CHAFFEE -- Polio gave James Stubbs the fight of his life.
It also have him a lifetime of memories:
Bathing in soothing 90-degree waters in Warm Springs, Ga.
President Franklin D. Roosevelt's 52nd birthday celebration, which included a giant, six-foot cake.
A 1934 Halloween costume party.
And dinner on Thanksgiving Day, 1934, sitting next to President Roosevelt.
Stubbs, who contracted infantile paralysis -- polio -- as a youngster, was one of more than 70 youths who were being treated for the disease at Warm Springs located about 75 miles from Atlanta.
"I was away from home for a full year," said Stubbs, who is now 70 and a retired watchmaker and jeweler at Chaffee.
The Georgia Warm Springs Foundation for Infantile Paralysis was the brainchild of Roosevelt and opened a few years before he was elected president of the United States.
Roosevelt contacted polio in 1921. Three years later, a friend persuaded him to try the healing waters of the Warm Springs spa. The swimming baths helped. Anxious to spread the benefits of the spa to others, Roosevelt experimented with 23 patients the following year, and in 1927, the Warm Springs Foundation was born.
It wasn't until Roosevelt was elected president that a six-room, "Little White House" was constructed at Warm Springs, at a cost of just over $8,000.
After Roosevelt was elected president, Ruth Stubbs wrote a letter to the president's wife, Eleanor, in hopes of sending her son Jim to Warm Springs for treatment.
Eleanor Roosevelt corresponded with Ruth Stubbs, which led to young Stubbs' acceptance for treatment at the springs.
"My dad took me to Warm Springs on the train," Stubbs recalled.
When Stubbs arrived at the Warm Springs center, he wore braces on both legs, and used a wheelchair to get around.
"I still have that wheelchair," said Stubbs, adding that the year's stay did strengthen his condition. Today, Stubbs wears braces and uses a cane.
When Stubbs returned to Chaffee, he entered the third grade. He continued polio treatments at Shriners Hospital in St. Louis, where he underwent a number of operations on his legs.
He devised a scooter with a sidecar for transportation while attending Chaffee High School, using it later while attending the Kansas City School of Watchmaking.
At the center, Stubbs and two other youngsters who often swam with President Roosevelt became the original "Mile of Dimes Poster Children."

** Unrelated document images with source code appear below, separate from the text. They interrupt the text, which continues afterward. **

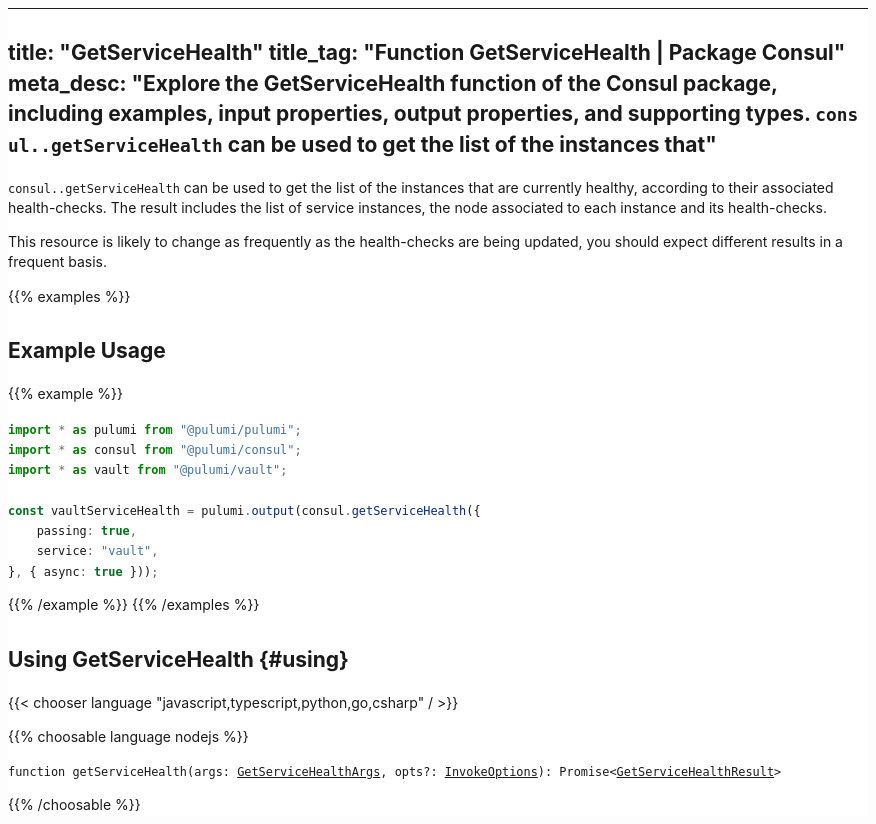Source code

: 
---
title: "GetServiceHealth"
title_tag: "Function GetServiceHealth | Package Consul"
meta_desc: "Explore the GetServiceHealth function of the Consul package, including examples, input properties, output properties, and supporting types. `consul..getServiceHealth` can be used to get the list of the instances that"
---






`consul..getServiceHealth` can be used to get the list of the instances that
are currently healthy, according to their associated  health-checks.
The result includes the list of service instances, the node associated to each
instance and its health-checks.

This resource is likely to change as frequently as the health-checks are being
updated, you should expect different results in a frequent basis.

{{% examples %}}
## Example Usage
{{% example %}}

```typescript
import * as pulumi from "@pulumi/pulumi";
import * as consul from "@pulumi/consul";
import * as vault from "@pulumi/vault";

const vaultServiceHealth = pulumi.output(consul.getServiceHealth({
    passing: true,
    service: "vault",
}, { async: true }));
```

{{% /example %}}
{{% /examples %}}



## Using GetServiceHealth {#using}

{{< chooser language "javascript,typescript,python,go,csharp" / >}}


{{% choosable language nodejs %}}
<div class="highlight"><pre class="chroma"><code class="language-typescript" data-lang="typescript"><span class="k">function </span>getServiceHealth<span class="p">(</span><span class="nx">args</span>: <span class="nx"><a href="/docs/reference/pkg/nodejs/pulumi/consul/#GetServiceHealthArgs">GetServiceHealthArgs</a></span><span class="p">, </span><span class="nx">opts</span>?: <span class="nx"><a href="/docs/reference/pkg/nodejs/pulumi/pulumi/#InvokeOptions">InvokeOptions</a></span><span class="p">): Promise&lt;<span class="nx"><a href="/docs/reference/pkg/nodejs/pulumi/consul/#GetServiceHealthResult">GetServiceHealthResult</a></span>></span></code></pre></div>
{{% /choosable %}}
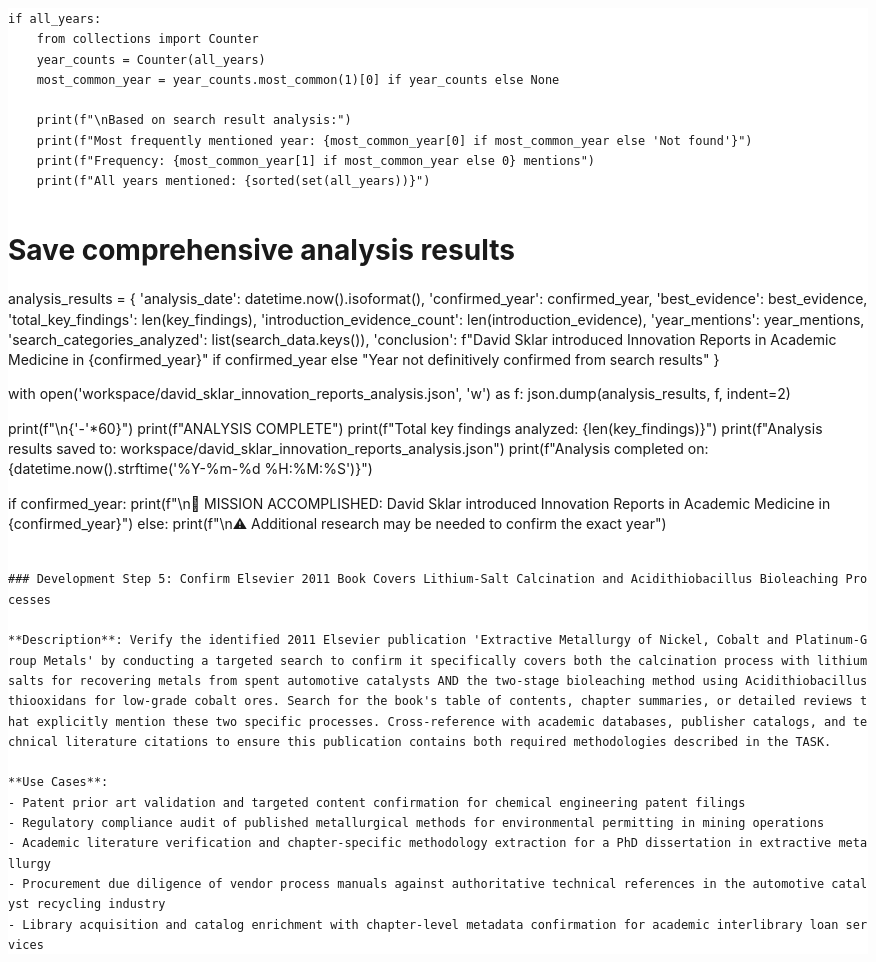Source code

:     if all_years:
        from collections import Counter
        year_counts = Counter(all_years)
        most_common_year = year_counts.most_common(1)[0] if year_counts else None
        
        print(f"\nBased on search result analysis:")
        print(f"Most frequently mentioned year: {most_common_year[0] if most_common_year else 'Not found'}")
        print(f"Frequency: {most_common_year[1] if most_common_year else 0} mentions")
        print(f"All years mentioned: {sorted(set(all_years))}")

# Save comprehensive analysis results
analysis_results = {
    'analysis_date': datetime.now().isoformat(),
    'confirmed_year': confirmed_year,
    'best_evidence': best_evidence,
    'total_key_findings': len(key_findings),
    'introduction_evidence_count': len(introduction_evidence),
    'year_mentions': year_mentions,
    'search_categories_analyzed': list(search_data.keys()),
    'conclusion': f"David Sklar introduced Innovation Reports in Academic Medicine in {confirmed_year}" if confirmed_year else "Year not definitively confirmed from search results"
}

with open('workspace/david_sklar_innovation_reports_analysis.json', 'w') as f:
    json.dump(analysis_results, f, indent=2)

print(f"\n{'-'*60}")
print(f"ANALYSIS COMPLETE")
print(f"Total key findings analyzed: {len(key_findings)}")
print(f"Analysis results saved to: workspace/david_sklar_innovation_reports_analysis.json")
print(f"Analysis completed on: {datetime.now().strftime('%Y-%m-%d %H:%M:%S')}")

if confirmed_year:
    print(f"\n🎯 MISSION ACCOMPLISHED: David Sklar introduced Innovation Reports in Academic Medicine in {confirmed_year}")
else:
    print(f"\n⚠️  Additional research may be needed to confirm the exact year")
```

### Development Step 5: Confirm Elsevier 2011 Book Covers Lithium-Salt Calcination and Acidithiobacillus Bioleaching Processes

**Description**: Verify the identified 2011 Elsevier publication 'Extractive Metallurgy of Nickel, Cobalt and Platinum-Group Metals' by conducting a targeted search to confirm it specifically covers both the calcination process with lithium salts for recovering metals from spent automotive catalysts AND the two-stage bioleaching method using Acidithiobacillus thiooxidans for low-grade cobalt ores. Search for the book's table of contents, chapter summaries, or detailed reviews that explicitly mention these two specific processes. Cross-reference with academic databases, publisher catalogs, and technical literature citations to ensure this publication contains both required methodologies described in the TASK.

**Use Cases**:
- Patent prior art validation and targeted content confirmation for chemical engineering patent filings
- Regulatory compliance audit of published metallurgical methods for environmental permitting in mining operations
- Academic literature verification and chapter-specific methodology extraction for a PhD dissertation in extractive metallurgy
- Procurement due diligence of vendor process manuals against authoritative technical references in the automotive catalyst recycling industry
- Library acquisition and catalog enrichment with chapter-level metadata confirmation for academic interlibrary loan services
```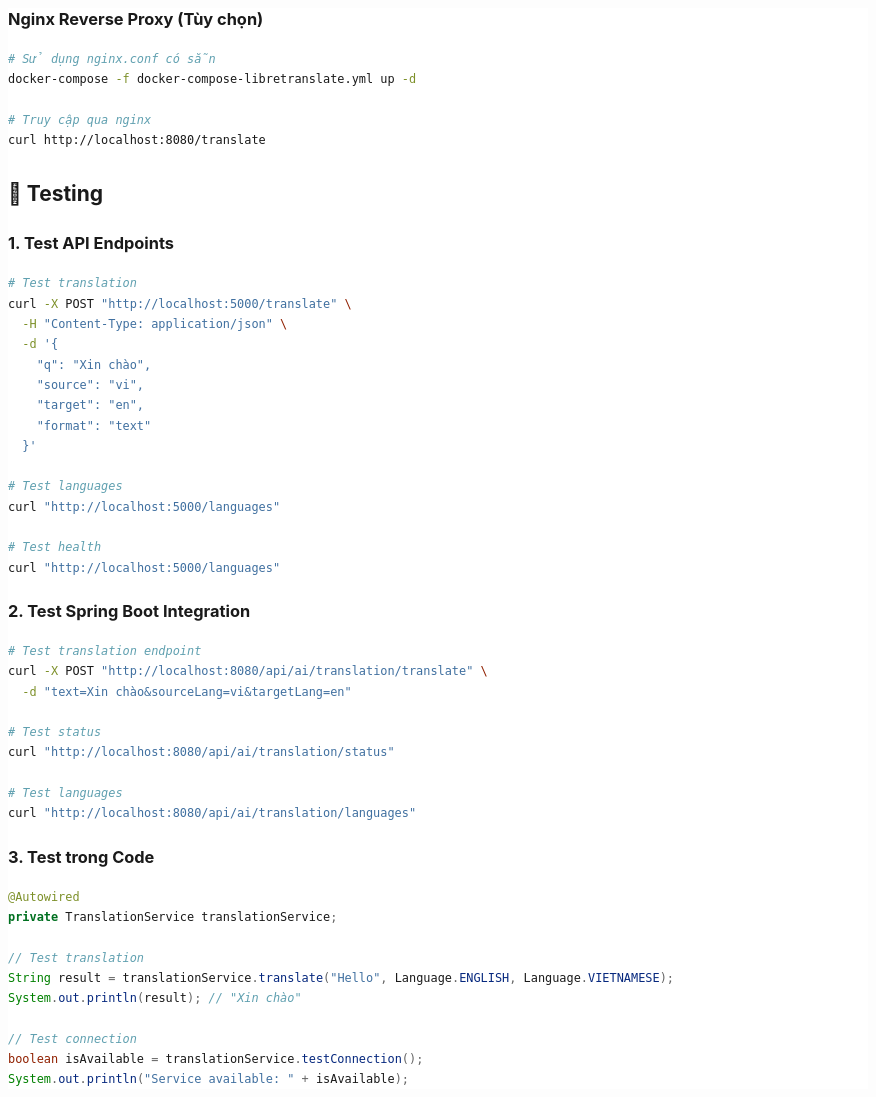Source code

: ### Nginx Reverse Proxy (Tùy chọn)

```bash
# Sử dụng nginx.conf có sẵn
docker-compose -f docker-compose-libretranslate.yml up -d

# Truy cập qua nginx
curl http://localhost:8080/translate
```

## 🧪 Testing

### 1. Test API Endpoints

```bash
# Test translation
curl -X POST "http://localhost:5000/translate" \
  -H "Content-Type: application/json" \
  -d '{
    "q": "Xin chào",
    "source": "vi",
    "target": "en",
    "format": "text"
  }'

# Test languages
curl "http://localhost:5000/languages"

# Test health
curl "http://localhost:5000/languages"
```

### 2. Test Spring Boot Integration

```bash
# Test translation endpoint
curl -X POST "http://localhost:8080/api/ai/translation/translate" \
  -d "text=Xin chào&sourceLang=vi&targetLang=en"

# Test status
curl "http://localhost:8080/api/ai/translation/status"

# Test languages
curl "http://localhost:8080/api/ai/translation/languages"
```

### 3. Test trong Code

```java
@Autowired
private TranslationService translationService;

// Test translation
String result = translationService.translate("Hello", Language.ENGLISH, Language.VIETNAMESE);
System.out.println(result); // "Xin chào"

// Test connection
boolean isAvailable = translationService.testConnection();
System.out.println("Service available: " + isAvailable);
```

The youngsters were not called poster children then, but pictures of the three young boys, usually shown petting puppies, appeared in publications and posters throughout the nation.
When President Roosevelt celebrated his 52nd birthday, it became a media event in efforts to raise funds for the Warm Springs Foundation.
From Bermuda to Hawaii, Alaska to the Virgin Islands, more than 6,000 communities participated in the president's birthday celebrations and dances, with funds designated for the fight against polio.
A polio-conscious nation wholeheartedly backed the 1934 "Birthday Ball," including Cape Girardeau, where the celebration was held at the National Guard Armory.
Nationally, more than $1 million was raised for the Foundation, and the annual birthday bash continued for a number of years after.
Over the years, both Stubbs and his wife, Marlene, have been active in the fight against polio. They helped in inoculations for polio when the Salk Vaccine was discovered, and with the oral Sabin dosages.
Stubbs also is a Paul Harris Fellow of the Rotary Club and was a member when the club kicked off its worldwide campaign to eradicate polio by 2005.
During the early 1950s, before the discovery of polio vaccines, Stubbs was called on as guest speaker for a number of events throughout the Southeast Missouri area to tell his story and raise funds for polio research.